#### Work instructions:
Can you return the data word for word, from the start up to and including the line with "Colonic Irrigation System"?

#### Collected data entries:
--- START ---

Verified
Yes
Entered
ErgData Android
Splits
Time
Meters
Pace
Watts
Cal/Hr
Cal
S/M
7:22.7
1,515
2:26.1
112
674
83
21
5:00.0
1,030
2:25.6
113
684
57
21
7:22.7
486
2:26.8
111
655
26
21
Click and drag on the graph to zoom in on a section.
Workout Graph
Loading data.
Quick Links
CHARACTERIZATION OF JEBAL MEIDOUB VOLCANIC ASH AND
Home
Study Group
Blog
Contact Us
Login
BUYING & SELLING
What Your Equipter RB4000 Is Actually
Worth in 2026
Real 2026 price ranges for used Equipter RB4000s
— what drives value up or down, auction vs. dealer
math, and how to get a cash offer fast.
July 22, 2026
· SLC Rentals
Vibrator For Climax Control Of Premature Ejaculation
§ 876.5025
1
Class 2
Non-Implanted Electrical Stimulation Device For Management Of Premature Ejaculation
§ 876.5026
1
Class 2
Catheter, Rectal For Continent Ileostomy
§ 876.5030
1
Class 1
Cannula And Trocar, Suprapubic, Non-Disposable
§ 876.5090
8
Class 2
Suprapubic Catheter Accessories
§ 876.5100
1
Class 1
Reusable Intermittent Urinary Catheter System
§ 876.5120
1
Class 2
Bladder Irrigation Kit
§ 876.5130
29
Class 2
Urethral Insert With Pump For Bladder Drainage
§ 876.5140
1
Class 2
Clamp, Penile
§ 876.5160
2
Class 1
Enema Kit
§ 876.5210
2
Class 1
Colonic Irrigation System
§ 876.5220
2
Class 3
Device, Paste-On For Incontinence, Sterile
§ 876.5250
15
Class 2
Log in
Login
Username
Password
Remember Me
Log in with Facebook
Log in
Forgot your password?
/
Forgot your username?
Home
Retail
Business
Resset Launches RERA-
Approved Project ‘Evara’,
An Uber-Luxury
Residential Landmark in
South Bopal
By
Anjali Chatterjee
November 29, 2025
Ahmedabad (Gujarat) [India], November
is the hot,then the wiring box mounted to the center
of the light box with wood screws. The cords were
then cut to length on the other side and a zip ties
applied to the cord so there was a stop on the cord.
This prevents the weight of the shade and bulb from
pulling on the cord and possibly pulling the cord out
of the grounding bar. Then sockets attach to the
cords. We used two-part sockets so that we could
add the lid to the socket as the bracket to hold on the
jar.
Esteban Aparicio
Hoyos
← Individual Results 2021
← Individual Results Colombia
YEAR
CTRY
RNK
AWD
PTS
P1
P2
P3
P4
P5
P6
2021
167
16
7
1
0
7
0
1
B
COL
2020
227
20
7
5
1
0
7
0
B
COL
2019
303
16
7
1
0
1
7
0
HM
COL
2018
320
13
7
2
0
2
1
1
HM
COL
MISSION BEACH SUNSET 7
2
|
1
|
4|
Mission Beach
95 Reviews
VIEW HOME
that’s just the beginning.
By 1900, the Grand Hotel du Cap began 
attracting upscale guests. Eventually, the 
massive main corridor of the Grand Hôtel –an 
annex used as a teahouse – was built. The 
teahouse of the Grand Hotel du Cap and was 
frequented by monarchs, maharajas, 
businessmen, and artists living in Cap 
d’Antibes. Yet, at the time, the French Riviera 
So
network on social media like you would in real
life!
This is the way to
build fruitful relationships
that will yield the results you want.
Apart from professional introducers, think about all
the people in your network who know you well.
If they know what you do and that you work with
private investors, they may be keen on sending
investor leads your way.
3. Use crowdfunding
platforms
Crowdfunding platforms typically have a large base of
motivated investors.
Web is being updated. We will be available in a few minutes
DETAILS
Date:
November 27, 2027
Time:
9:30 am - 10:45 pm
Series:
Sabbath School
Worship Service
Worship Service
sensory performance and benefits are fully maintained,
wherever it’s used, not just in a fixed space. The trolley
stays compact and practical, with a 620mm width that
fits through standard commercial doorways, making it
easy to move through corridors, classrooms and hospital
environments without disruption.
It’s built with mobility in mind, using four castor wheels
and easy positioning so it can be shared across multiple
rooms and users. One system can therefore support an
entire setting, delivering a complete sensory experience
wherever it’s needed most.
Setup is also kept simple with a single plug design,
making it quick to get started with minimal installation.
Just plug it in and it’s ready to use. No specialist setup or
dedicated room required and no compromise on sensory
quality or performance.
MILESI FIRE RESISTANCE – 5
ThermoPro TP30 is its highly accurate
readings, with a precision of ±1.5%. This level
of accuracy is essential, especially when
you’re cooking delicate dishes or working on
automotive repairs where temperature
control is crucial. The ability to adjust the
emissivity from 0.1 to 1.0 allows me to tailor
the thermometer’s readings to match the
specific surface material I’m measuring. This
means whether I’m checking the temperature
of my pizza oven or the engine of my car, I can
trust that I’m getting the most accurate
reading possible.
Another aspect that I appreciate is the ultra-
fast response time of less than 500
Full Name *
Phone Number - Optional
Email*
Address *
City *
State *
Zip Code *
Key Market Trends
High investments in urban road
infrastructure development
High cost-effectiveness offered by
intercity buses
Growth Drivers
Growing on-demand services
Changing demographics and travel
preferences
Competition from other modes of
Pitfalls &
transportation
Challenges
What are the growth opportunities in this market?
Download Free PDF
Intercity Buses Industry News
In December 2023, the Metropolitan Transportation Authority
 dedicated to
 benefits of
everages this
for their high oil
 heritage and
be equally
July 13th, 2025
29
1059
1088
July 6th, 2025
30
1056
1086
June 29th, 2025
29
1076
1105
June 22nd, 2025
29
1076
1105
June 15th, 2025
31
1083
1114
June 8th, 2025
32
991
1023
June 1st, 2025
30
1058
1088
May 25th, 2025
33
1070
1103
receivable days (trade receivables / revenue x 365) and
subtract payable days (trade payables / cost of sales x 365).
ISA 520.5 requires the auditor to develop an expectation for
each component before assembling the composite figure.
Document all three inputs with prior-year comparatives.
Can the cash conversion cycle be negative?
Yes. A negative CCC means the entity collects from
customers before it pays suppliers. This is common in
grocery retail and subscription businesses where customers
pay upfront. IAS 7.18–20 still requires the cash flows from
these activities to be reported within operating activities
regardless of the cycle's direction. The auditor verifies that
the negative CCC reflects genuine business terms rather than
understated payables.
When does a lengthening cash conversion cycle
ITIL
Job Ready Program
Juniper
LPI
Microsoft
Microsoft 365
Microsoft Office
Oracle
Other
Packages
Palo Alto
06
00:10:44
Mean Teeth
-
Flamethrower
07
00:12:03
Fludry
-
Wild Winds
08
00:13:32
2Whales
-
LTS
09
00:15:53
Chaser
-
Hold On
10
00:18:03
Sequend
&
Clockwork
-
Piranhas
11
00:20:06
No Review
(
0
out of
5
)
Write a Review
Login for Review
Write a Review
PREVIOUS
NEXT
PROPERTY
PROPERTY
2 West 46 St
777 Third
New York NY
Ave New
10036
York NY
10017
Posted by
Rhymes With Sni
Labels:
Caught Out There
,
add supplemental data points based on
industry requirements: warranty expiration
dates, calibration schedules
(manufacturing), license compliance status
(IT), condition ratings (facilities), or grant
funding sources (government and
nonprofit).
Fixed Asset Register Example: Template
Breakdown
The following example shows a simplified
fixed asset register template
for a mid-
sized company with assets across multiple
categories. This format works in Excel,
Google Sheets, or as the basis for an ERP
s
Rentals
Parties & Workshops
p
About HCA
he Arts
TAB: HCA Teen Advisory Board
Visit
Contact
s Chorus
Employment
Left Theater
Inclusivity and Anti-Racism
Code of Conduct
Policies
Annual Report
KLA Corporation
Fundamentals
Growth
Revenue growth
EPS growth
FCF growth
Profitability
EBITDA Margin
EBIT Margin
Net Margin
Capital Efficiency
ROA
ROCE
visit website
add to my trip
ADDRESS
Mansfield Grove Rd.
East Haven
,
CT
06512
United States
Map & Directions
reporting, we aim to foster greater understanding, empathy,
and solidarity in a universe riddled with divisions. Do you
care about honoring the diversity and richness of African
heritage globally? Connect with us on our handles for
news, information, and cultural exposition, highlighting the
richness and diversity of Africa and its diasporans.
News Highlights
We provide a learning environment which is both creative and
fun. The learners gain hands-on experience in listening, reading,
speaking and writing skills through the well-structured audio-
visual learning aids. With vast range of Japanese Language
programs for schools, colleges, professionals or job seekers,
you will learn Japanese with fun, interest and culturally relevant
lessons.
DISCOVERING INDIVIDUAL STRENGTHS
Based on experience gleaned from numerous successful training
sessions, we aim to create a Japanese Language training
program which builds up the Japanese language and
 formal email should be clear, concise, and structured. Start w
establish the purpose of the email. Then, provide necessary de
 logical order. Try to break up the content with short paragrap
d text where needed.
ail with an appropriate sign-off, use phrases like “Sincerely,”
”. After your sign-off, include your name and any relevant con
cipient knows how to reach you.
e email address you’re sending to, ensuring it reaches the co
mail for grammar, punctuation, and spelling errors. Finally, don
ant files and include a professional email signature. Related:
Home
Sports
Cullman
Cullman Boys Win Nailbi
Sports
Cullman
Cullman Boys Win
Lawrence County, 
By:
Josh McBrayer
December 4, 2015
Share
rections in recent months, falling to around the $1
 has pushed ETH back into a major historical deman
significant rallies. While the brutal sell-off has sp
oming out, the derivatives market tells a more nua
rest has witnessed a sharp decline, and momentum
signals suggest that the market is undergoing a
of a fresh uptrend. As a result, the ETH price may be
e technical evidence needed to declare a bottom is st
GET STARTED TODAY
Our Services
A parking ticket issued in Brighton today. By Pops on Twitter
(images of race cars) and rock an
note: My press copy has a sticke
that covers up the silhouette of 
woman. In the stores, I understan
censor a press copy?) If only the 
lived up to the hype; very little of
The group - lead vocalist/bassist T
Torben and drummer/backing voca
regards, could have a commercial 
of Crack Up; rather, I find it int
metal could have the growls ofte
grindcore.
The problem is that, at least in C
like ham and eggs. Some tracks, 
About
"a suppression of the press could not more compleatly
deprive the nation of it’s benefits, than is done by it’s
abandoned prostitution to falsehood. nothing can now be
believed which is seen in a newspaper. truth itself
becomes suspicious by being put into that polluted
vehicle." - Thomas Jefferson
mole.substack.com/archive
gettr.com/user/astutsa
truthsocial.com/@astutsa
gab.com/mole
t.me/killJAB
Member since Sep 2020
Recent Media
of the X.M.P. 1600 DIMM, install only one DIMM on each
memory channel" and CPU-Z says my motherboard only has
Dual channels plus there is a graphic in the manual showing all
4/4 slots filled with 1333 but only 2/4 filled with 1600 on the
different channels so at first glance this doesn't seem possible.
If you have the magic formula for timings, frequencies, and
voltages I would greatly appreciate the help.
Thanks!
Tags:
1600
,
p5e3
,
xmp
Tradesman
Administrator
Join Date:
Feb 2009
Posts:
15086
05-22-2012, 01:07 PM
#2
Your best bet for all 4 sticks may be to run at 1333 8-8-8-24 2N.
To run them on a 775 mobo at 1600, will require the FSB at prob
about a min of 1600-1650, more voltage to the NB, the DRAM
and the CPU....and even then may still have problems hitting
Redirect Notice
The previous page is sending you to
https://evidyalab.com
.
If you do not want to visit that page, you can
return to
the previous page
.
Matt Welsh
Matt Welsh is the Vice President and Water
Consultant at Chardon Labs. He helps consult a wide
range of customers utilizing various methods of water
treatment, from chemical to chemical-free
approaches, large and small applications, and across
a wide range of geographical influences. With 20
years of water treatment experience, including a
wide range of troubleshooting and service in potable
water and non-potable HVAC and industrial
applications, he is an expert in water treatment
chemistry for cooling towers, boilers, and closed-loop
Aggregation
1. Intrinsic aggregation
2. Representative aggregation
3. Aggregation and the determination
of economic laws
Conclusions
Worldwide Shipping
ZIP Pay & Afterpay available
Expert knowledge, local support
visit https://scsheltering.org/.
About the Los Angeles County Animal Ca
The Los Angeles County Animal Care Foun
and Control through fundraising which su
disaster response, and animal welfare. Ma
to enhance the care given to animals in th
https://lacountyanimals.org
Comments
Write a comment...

--- END ---

#### Output of the task:
Verified
Yes
Entered
ErgData Android
Splits
Time
Meters
Pace
Watts
Cal/Hr
Cal
S/M
7:22.7
1,515
2:26.1
112
674
83
21
5:00.0
1,030
2:25.6
113
684
57
21
7:22.7
486
2:26.8
111
655
26
21
Click and drag on the graph to zoom in on a section.
Workout Graph
Loading data.
Quick Links
CHARACTERIZATION OF JEBAL MEIDOUB VOLCANIC ASH AND
Home
Study Group
Blog
Contact Us
Login
BUYING & SELLING
What Your Equipter RB4000 Is Actually
Worth in 2026
Real 2026 price ranges for used Equipter RB4000s
— what drives value up or down, auction vs. dealer
math, and how to get a cash offer fast.
July 22, 2026
· SLC Rentals
Vibrator For Climax Control Of Premature Ejaculation
§ 876.5025
1
Class 2
Non-Implanted Electrical Stimulation Device For Management Of Premature Ejaculation
§ 876.5026
1
Class 2
Catheter, Rectal For Continent Ileostomy
§ 876.5030
1
Class 1
Cannula And Trocar, Suprapubic, Non-Disposable
§ 876.5090
8
Class 2
Suprapubic Catheter Accessories
§ 876.5100
1
Class 1
Reusable Intermittent Urinary Catheter System
§ 876.5120
1
Class 2
Bladder Irrigation Kit
§ 876.5130
29
Class 2
Urethral Insert With Pump For Bladder Drainage
§ 876.5140
1
Class 2
Clamp, Penile
§ 876.5160
2
Class 1
Enema Kit
§ 876.5210
2
Class 1
Colonic Irrigation System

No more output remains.